Assignment 1:
Answer these questions using the article about parenting and Young Sheldon:
(a) What degree does the author's husband hold, and from which school?
(b) What grade did the son get on the geography test his teacher called about?
(c) What does CUNY require before an applicant can take its placement test?

I Watched the Parenting on Young Sheldon . . . and Did the Exact Opposite

A New York mother of three took a cue from the sitcom for how not to parent a gifted child
Family of five in a park
The author and her family in Central Park

The Big Bang Theory premiered September 2007. My husband has a nuclear engineering degree from MIT. Our younger son, then four, was a budding scientist. (Sample conversation: Him: Can’t come out of the bath. Working on surface tension and light refraction. Me: You mean splashing?)

We tuned in to the pilot. We liked it well enough to keep watching. However, as inevitably happens with Chuck Lorre shows, the humor quickly became mean-spirited, the characters nasty, the plots cliched.

When Young Sheldon debuted 10 years later, though, it seemed different enough in spirit that we gave it a shot.

By that time, we had a 14-year-old son who’d been begging us to let him drop out of school since 3rd grade. He said he was bored. He said he wasn’t learning anything. He said he could do a better job educating himself.

We struck a deal. He would stay in school, behave himself in class, and, once he graduated 8th grade, he could go straight to college.

There were definitely ups and downs over the intervening five years. Instances like his teacher calling to report he got an uncharacteristic D on a geography test. “I don’t think it’s a learning issue,” the teacher began.

“Oh, it’s a learning issue,” I snapped. “He didn’t learn the material.”

My son informed me he didn’t study for the test because he found geography pointless. I informed him that this wasn’t keeping with our bargain.

There were also report cards with the note: His need to question everything the teacher says can become tiresome.

A sample exchange:

Teacher: Think of “is” as an equal sign.

Him: No. Because if you say, “A rose is red,” then the color red is an aspect of the rose, but if you say, “Red is a rose,” a rose is not an aspect of the color red.

He managed to graduate 8th grade. He’d kept his promise. I was determined to keep mine.

We agreed one of New York’s city colleges would be fine. But, as it turned out, CUNY won’t let applicants take its placement test without a high school diploma. Over 50 percent of teens who graduate NYC high schools with a diploma can’t pass the CUNY placement test—but passing the placement test won’t get you a high school diploma!

Supplied information:
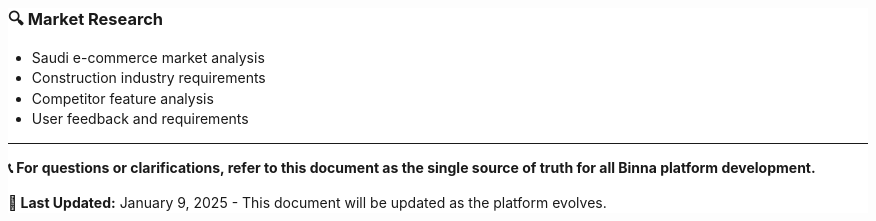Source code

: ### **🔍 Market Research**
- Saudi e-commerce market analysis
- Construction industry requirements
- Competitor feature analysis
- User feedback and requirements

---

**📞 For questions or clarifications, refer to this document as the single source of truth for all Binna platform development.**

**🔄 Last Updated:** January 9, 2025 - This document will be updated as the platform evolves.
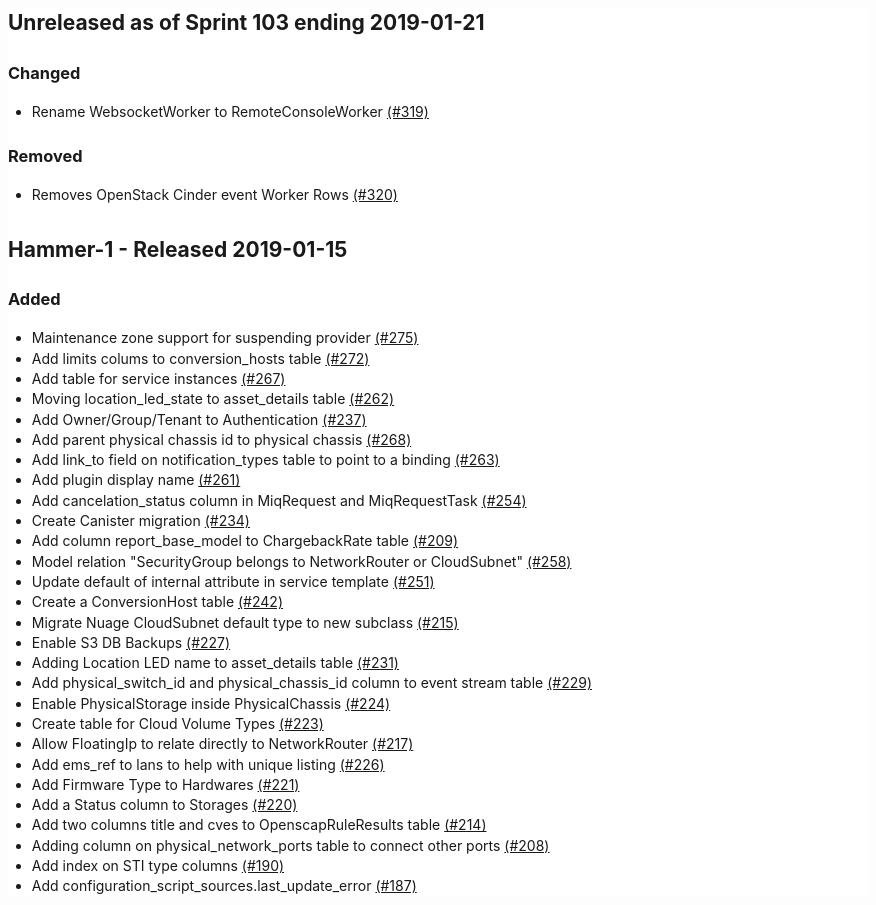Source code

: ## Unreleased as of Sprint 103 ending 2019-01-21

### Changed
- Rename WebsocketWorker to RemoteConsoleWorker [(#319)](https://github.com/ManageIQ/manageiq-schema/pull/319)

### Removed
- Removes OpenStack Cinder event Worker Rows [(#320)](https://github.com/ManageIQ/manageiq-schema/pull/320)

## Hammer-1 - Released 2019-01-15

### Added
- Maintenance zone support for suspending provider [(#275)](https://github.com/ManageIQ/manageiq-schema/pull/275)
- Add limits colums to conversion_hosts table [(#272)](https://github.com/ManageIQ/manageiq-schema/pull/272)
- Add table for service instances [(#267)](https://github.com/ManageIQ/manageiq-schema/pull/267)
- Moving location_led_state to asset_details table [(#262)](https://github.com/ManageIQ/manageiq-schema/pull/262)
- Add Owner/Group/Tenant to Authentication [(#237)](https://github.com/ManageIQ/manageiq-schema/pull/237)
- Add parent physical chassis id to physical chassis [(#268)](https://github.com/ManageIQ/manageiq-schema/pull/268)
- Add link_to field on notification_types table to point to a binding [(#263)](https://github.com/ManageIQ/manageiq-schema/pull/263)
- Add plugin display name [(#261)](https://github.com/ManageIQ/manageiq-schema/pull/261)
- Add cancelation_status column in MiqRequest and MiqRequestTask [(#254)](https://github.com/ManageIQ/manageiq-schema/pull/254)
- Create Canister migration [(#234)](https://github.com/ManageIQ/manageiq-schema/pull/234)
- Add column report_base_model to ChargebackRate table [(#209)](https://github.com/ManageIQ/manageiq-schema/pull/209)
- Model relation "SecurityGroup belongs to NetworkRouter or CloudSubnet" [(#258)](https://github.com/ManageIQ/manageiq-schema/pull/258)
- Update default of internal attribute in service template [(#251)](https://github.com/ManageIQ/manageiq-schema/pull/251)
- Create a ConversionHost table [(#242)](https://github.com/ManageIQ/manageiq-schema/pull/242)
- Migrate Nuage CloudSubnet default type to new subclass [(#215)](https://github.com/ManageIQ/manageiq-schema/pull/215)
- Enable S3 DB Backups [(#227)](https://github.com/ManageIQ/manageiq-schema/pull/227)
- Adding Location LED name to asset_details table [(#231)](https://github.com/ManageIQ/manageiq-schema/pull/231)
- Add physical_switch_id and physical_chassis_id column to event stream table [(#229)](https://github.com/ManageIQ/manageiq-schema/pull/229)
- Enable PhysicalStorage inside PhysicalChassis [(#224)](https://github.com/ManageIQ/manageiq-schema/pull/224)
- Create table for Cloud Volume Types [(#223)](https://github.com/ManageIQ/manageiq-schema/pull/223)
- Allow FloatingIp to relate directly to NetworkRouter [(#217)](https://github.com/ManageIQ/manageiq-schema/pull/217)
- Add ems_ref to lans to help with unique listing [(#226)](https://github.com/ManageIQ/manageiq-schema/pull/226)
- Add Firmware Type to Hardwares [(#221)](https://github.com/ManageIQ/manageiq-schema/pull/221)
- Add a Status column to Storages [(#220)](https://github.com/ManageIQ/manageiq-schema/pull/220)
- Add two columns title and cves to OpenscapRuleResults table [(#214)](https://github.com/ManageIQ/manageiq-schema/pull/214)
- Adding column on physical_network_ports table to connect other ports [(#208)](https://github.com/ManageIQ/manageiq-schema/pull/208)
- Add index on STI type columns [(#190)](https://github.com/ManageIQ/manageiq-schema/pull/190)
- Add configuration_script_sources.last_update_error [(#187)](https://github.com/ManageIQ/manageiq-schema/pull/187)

Assignment 2: Write out the rows word for word, from their first line through the line containing "## Hammer-1 - Released 2019-01-15", both included. Omit the pictures.

Written solution 1:
(a) A nuclear engineering degree from MIT.
(b) A D.
(c) A high school diploma.

Written solution 2:
Source code

: ### **🔍 Market Research**
- Saudi e-commerce market analysis
- Construction industry requirements
- Competitor feature analysis
- User feedback and requirements

---

**📞 For questions or clarifications, refer to this document as the single source of truth for all Binna platform development.**

**🔄 Last Updated:** January 9, 2025 - This document will be updated as the platform evolves.
Source code

: ## Unreleased as of Sprint 103 ending 2019-01-21

### Changed
- Rename WebsocketWorker to RemoteConsoleWorker [(#319)](https://github.com/ManageIQ/manageiq-schema/pull/319)

### Removed
- Removes OpenStack Cinder event Worker Rows [(#320)](https://github.com/ManageIQ/manageiq-schema/pull/320)

## Hammer-1 - Released 2019-01-15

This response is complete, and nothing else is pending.